Michelle stays calm and tries to reason with her captors, explaining that she isn't an alien, but that she is a VIP and the search for her will be relentless. Teddy is having none of it; he's anticipated every argument or play on their sympathies that Michelle can make, and he seethes with barely controlled rage. Gradually, we learn why.
Working from a script by Will Tracy, the mad Greek Yorgos Lanthimos directed this American version of a South Korean satire, Jang Joon-Hwan's Save the Green Planet! It's a bitterly funny, and sad, dramatization of how closed bubbles of belief can shut down the chances for productive human exchange.
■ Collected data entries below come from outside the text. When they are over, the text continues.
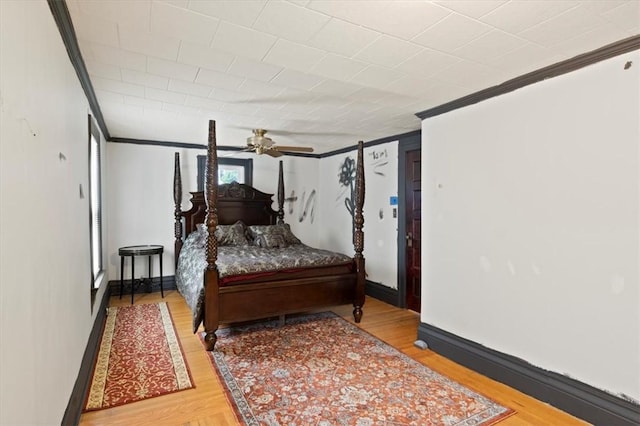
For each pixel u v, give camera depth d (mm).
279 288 3459
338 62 2205
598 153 2043
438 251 3086
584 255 2111
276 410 2174
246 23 1742
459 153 2896
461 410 2201
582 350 2123
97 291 3262
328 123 3861
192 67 2332
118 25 1775
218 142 5055
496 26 1747
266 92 2830
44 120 1419
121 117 3654
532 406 2258
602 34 1820
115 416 2088
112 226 4746
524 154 2418
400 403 2271
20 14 1140
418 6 1580
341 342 3287
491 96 2633
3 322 974
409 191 4395
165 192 5055
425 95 2801
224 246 4684
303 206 6082
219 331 3527
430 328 3154
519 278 2457
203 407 2195
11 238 1043
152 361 2814
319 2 1557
Michelle and Teddy lash out at each other with confident invective that suggests their positions are unassailable, impregnable.
Stone inevitably evokes sympathy; her eyes seem somehow wider and more plaintive under her shaved scalp, and the lotion smeared on her head gives her the spectral look of a Kabuki character. But she and Lanthimos also make sure we see that Michelle is a passive-aggressive bully, and in the midst of a grapple with Teddy she blurts out her Nietzschean view of their relationship.
Plemons is also superb, and he and Stone volley the dialogue at each other with skill and nuance. Delbis is touching as the apparently neurodivergent Don, who is pushed around by Teddy but at bottom seems to be more openminded and instinctively decent than his mentor.
It becomes clear that Lanthimos, following the Korean film's example, plans to finish Bugonia with a grand satirical topper. The route he takes, though admittedly funny, is heavy-handed, and diffuses the bite of what has gone before. Even so, Bugonia has more than enough brilliance and passion to be worth a look.